Here's a function I have:

float getAverage() {
        float sum = 0;
        sum = std::accumulate(mark, mark + mark.size(), 0);
        return sum /= mark.size();
    }

But I get following error:

Invalid operands to binary expression ('std::array<int, markAmount>' and 'std::__1::array::size_type' (aka 'unsigned long'))

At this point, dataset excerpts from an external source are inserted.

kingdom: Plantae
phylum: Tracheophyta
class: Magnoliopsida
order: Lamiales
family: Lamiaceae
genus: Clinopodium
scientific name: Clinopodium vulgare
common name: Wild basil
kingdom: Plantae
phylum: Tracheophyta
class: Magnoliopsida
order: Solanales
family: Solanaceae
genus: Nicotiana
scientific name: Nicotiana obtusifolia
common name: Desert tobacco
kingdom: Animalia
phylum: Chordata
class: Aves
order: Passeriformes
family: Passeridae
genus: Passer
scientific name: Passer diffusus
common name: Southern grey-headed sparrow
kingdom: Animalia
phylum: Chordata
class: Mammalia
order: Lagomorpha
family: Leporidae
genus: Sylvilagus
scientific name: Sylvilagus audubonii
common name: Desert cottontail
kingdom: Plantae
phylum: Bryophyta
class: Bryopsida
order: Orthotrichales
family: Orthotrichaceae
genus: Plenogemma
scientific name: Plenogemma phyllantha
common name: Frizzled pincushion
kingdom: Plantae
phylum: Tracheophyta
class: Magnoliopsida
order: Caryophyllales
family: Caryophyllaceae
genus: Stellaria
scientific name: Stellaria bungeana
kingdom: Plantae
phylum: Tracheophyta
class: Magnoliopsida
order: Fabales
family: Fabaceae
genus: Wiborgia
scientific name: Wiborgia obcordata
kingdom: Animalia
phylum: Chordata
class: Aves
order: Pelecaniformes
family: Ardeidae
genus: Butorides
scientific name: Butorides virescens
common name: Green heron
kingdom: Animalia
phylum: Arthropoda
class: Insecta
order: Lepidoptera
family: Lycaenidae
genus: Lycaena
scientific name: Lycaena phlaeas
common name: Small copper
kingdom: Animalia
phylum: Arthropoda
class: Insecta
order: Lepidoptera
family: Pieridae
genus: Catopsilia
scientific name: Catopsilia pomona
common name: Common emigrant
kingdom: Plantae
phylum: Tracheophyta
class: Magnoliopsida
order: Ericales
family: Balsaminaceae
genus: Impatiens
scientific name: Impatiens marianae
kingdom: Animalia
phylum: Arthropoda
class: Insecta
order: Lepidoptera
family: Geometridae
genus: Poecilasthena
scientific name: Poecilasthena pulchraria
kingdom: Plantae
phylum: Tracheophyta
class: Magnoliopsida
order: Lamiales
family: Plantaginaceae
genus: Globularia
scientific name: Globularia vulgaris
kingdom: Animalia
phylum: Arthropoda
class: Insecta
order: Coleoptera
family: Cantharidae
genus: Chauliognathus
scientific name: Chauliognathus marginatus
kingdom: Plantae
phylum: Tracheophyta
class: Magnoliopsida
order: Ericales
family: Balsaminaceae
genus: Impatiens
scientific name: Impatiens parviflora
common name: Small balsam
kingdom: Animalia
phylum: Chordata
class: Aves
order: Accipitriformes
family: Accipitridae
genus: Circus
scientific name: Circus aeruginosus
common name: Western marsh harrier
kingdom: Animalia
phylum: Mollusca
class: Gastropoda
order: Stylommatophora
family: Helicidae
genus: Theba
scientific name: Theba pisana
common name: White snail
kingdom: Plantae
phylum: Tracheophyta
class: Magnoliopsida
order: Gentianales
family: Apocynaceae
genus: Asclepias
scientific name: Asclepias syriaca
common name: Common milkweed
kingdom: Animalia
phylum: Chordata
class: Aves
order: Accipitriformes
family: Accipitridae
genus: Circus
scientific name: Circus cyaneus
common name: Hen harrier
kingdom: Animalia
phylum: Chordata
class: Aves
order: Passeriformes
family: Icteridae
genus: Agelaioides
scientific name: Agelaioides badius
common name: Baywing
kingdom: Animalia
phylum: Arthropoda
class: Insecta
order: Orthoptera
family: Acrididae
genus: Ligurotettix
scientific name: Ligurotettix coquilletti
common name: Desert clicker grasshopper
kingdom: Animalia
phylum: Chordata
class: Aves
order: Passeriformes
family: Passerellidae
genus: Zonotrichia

Which is understandable, as mark and mark.size() have different types, but I don't understand how to make it in other way. Should I cast their types? But why it's not made automatically? Is array similar to &array[0]? As this is what I need for std::accumulate.

Answer 1

Unlike the built-in C-style arrays, std::array does not automatically decay to a pointer to its first element. Use std::begin and std::end to get the iterators (raw pointers in this case):

std::accumulate(std::begin(mark), std::end(mark), 0);

or member functions .begin() and .end().

Answer 2

std::array is not a c-array, ie it does not decay to a pointer. Thats one reason to use it. std::array has no operator+(size_t) and thats what the error is trying to tell you. If you want to accumulate from begin till end then use begin() and end().

Answer 3

std::accumulate(mark.begin(), mark.end(), 0);

You need to provide iterators to begin and end point.